September 14, 2014
[Note: This blog post and the comments have been preserved for posterity from my old website, the rest of the blog is gone. This post remains as it was key to a debate over reuse of figures in Open Access Journals. See this article for more information.]
I am angry. Very, very angry. Personally I have never liked how scientific journals charge us to read the research that we produce, and that we review for them free of charge. But that is another debate for another day. What I really hate is how they abuse this power to stifle debate in the name of their business interests. This is now going to dramatically affect the quality of a paper into which I poured a huge amount of effort – a critique of the (lack of) evidence for striped nanoparticles. (More information can be found here and here.)
The oft-repeated mantra is that science is inherently self-correcting, as all science is up for debate. In theory this is true. If you come up with a new shiny experiment and the data point to a new modified theory, everyone is happy: new science has corrected old science.
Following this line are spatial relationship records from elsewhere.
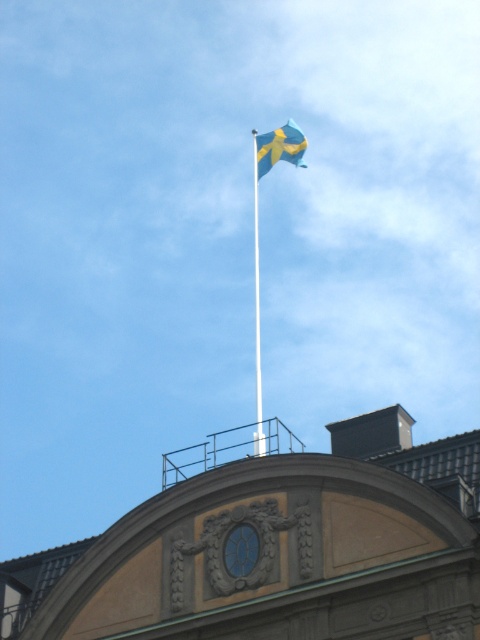
You are standing in front of a classical building with a Swedish flag. The flag is at a specific coordinate. If you want to estimate the flag position relative to the building, where would you say the blue fabric flag at upper center is located?

The blue fabric flag at upper center is located at coordinate point (279, 147).

You are a photographer trying to capture the Swedish flag and its flagpole in a single shot. Given that the blue fabric flag at upper center is smaller than the white smooth flag pole at upper center, how does the size of the flag compare to the flag pole in the image?

The blue fabric flag at upper center is smaller in size compared to the white smooth flag pole at upper center.

You are a photographer trying to capture the Swedish flag and its flagpole in a single shot. Given that the blue fabric flag at upper center is above the white smooth flag pole at upper center, will you need to adjust your camera angle to include both in the frame?

Yes, you need to adjust your camera angle to include both the blue fabric flag at upper center and the white smooth flag pole at upper center in the frame since the flag is positioned above the pole.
If, however, you stumble across a shoddily written paper in a high profile journal– something with systematic flaws or a paper with poor analysis — and you try to correct the literature, now, suddenly, you are the villain. You write a paper pointing out the flaws, submit it, and journals reject it or delay its publication for years. One journal even told us that “[We] do NOT publish papers that rely only on existing published data. In other words [We] do NOT publish papers that correct, correlate, reinterpret, or in any way use existing published literature data.” Wow! So, apparently, the old guard of closed-access scientific publishers are not interested in the idea that they might have published articles with errors in. Correcting the literature is not important!
So if the journals aren’t interested, what happens if we blog about it? Blogging is a great way to spread information. The first paper critiquing the evidence for striped nanoparticles (one I was not involved with) was published only after a two-year fight. After this, blog posts have been used to further the debate. How did the journals react to this? Science published an article mostly centred around the claim that we are bullies!
If online blogging is frowned upon, and the gate-keepers of the scientific literature are uninterested in admitting that it has ever published something containing mistakes, then how does scientific debate proceed? The obvious answer is to publish in one of the new, not-for-profit, open-access journals. Open-access publishers perhaps have less invested in protecting their brand from criticism, but still come with the peer-reviewed stamp of approval. In fact, open-access is taking off so quickly that some traditional publishers have set out to ruin its name with embarrassing poor investigative journalism. So submitting to an open-access, not-for-profit journal was our next step. And, for me, it was a step that took a huge amount of time and effort.
For months I analysed old raw data and compared it to the published data. This was all done while I was in the last busy year of my PhD, despite the work being largely irrelevant to my PhD, and not included in my thesis. Why did I do this? Because the work was so poor it offended my sense of good science and I felt that the record needed to be set straight. The final paper was written and submitted to PLoS ONE (and also uploaded to the arXiv). We had some frustrations and delays at PLoS ONE, but that is another story. Eventually our paper was accepted.
I was happy. The traditional publishers who published the work we’re critiquing can’t censor our paper now, can they? It isn’t their journal, so they can’t refuse to review/publish it. It’s also not one of these uppity blogs — it’s a peer reviewed journal, so neither the publishers nor certain members of the scientific community can look down their noses at the format.
But they still have one trick up their sleeve. Copyright. They own the copyright on the papers we criticise, and many of the new open-access journals they hate so much use Creative Commons licensing. They have the right to refuse permission to reuse parts of their figures. But just how can anyone write a self-contained critical article about data misrepresented in figures without being able to include at least some of the original results for critique and analysis?
For our paper we needed permission to reuse figures from four publishing houses. The Royal Society for Chemistry has allowed us to use their figures (and we thank them for that). Nature Publishing Group and the American Chemical Society have not yet replied — let’s hope they stand up for open debate. Wiley, however, have refused us permission to use THIS figure:
Panels a, c, and f are from the original paper. The figure is used to show that we can recreate the figures (b and d) from the original by interpolating the raw data, and we contrast this with the raw data and show that the features result from a few pixels in the raw data (g) and are not present in a second equivalent image taken simultaneously (e and h). The impact of this figure is entirely lost without the original images. It has been suggested that we replace these panels with URLs to the original figures, a superb way to guarantee that most casual readers will never see them.
The journals want us to produce content for them, to review content for them, and then to buy this content back off them. They do this while claiming to serve the academic community. This frustrates me, but I am at the start of my career, and I need to play the game to progress. But Wiley go a step further. They then hog this content from fair criticism, and actively hinder scientific debate. This is a step too far.
I am not happy to just keep my head down while a corporate giant tries to hinder work which I poured so much time into. Their decision is petty and short-sighted, but more than that, it shows how we cannot trust the flow of scientific discourse to publishers who care more about profit and their intellectual property than they do about free debate of ideas.
I try to be professional in my work-related online discourse, but I think, on balance, the politest response I can muster is “Fuck you, Wiley”.